Task data Start Marker
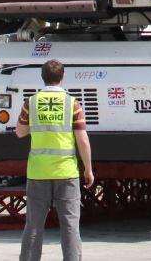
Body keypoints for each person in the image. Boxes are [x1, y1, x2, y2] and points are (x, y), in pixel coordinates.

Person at [16, 59, 94, 261]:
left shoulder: (31, 102)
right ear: (62, 77)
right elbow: (82, 140)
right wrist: (88, 169)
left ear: (43, 77)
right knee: (70, 227)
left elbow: (20, 132)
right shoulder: (72, 103)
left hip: (38, 173)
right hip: (66, 173)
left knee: (33, 225)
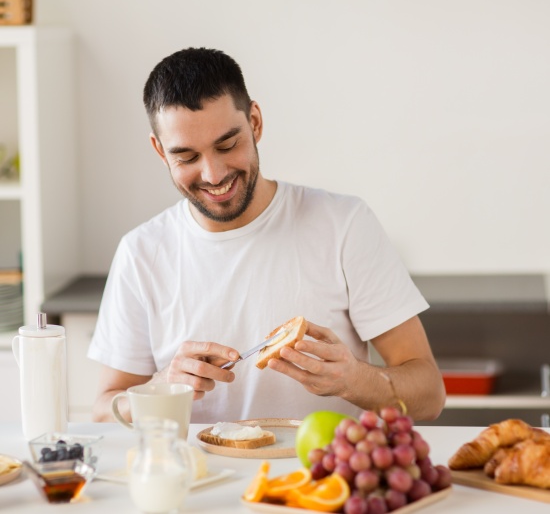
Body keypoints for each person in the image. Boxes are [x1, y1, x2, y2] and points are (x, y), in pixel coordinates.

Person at [88, 47, 446, 425]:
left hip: (322, 479)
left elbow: (429, 395)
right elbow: (101, 411)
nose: (213, 174)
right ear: (160, 151)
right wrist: (159, 389)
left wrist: (353, 379)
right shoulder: (141, 252)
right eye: (187, 157)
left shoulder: (344, 224)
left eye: (227, 145)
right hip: (199, 480)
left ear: (255, 122)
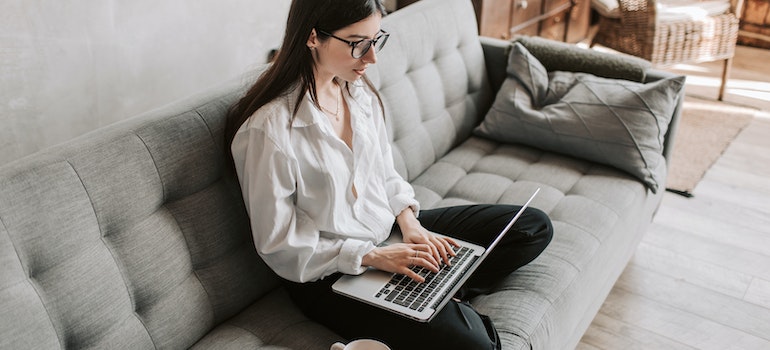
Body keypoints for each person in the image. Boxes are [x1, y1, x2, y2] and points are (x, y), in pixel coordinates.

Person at [225, 0, 553, 348]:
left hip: (390, 236)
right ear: (312, 38)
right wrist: (373, 257)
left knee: (531, 227)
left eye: (375, 40)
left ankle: (435, 289)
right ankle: (439, 298)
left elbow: (385, 174)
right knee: (476, 345)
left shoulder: (356, 91)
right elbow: (280, 245)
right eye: (357, 44)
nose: (371, 58)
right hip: (331, 273)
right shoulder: (269, 131)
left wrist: (412, 226)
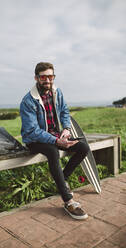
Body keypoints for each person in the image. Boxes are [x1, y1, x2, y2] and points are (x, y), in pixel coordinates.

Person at [20, 62, 89, 220]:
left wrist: (66, 129)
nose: (48, 80)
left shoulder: (57, 92)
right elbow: (32, 131)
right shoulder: (28, 100)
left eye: (51, 76)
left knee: (83, 147)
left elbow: (64, 111)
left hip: (57, 135)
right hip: (35, 139)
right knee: (52, 151)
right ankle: (68, 201)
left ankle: (62, 179)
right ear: (36, 78)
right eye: (43, 77)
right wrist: (57, 141)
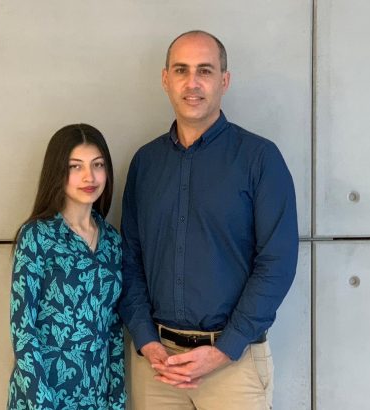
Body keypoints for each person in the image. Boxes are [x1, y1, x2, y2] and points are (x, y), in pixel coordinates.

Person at [119, 30, 298, 410]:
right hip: (157, 368)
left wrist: (224, 349)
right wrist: (145, 339)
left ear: (224, 80)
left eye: (205, 70)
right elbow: (130, 259)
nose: (192, 82)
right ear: (165, 79)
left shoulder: (260, 159)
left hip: (233, 366)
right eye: (181, 70)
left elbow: (277, 263)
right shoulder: (145, 164)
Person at [7, 124, 126, 410]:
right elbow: (23, 330)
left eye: (98, 165)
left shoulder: (112, 241)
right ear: (58, 172)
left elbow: (113, 330)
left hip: (97, 398)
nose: (89, 176)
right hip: (42, 397)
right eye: (76, 166)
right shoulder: (37, 236)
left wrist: (117, 400)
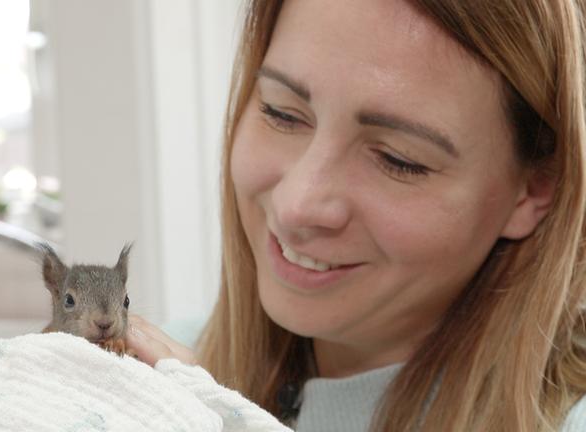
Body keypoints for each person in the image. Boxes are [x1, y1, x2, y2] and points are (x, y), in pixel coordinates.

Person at [127, 0, 586, 430]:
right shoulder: (147, 365)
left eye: (397, 159)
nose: (296, 206)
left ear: (534, 191)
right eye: (281, 113)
Task data End Marker
Copy back exactly the lines above from the one containing "right hip: (199, 480)" through the one containing "right elbow: (32, 131)", and leave every picture behind.

Problem solution
right hip: (199, 480)
left ear: (255, 122)
Body keypoints for each person in the image. Boxes are [x1, y1, x2, y2] and points are (x, y), in pixel coordinates.

Person at [225, 0, 553, 348]:
left hip: (390, 236)
right ear: (312, 38)
right wrist: (373, 257)
left knee: (531, 227)
left eye: (375, 40)
left ankle: (435, 289)
right ankle: (439, 298)
left elbow: (385, 174)
right knee: (476, 345)
left shoulder: (356, 91)
right elbow: (280, 245)
right eye: (357, 44)
nose: (371, 58)
right hip: (331, 273)
right shoulder: (269, 131)
left wrist: (412, 226)
Body keypoints for each person in the image. Boxes are [x1, y1, x2, y2] and points are (x, y), in pixel coordinates.

Person at [20, 62, 89, 220]:
left wrist: (66, 129)
nose: (48, 80)
left shoulder: (57, 92)
right elbow: (32, 131)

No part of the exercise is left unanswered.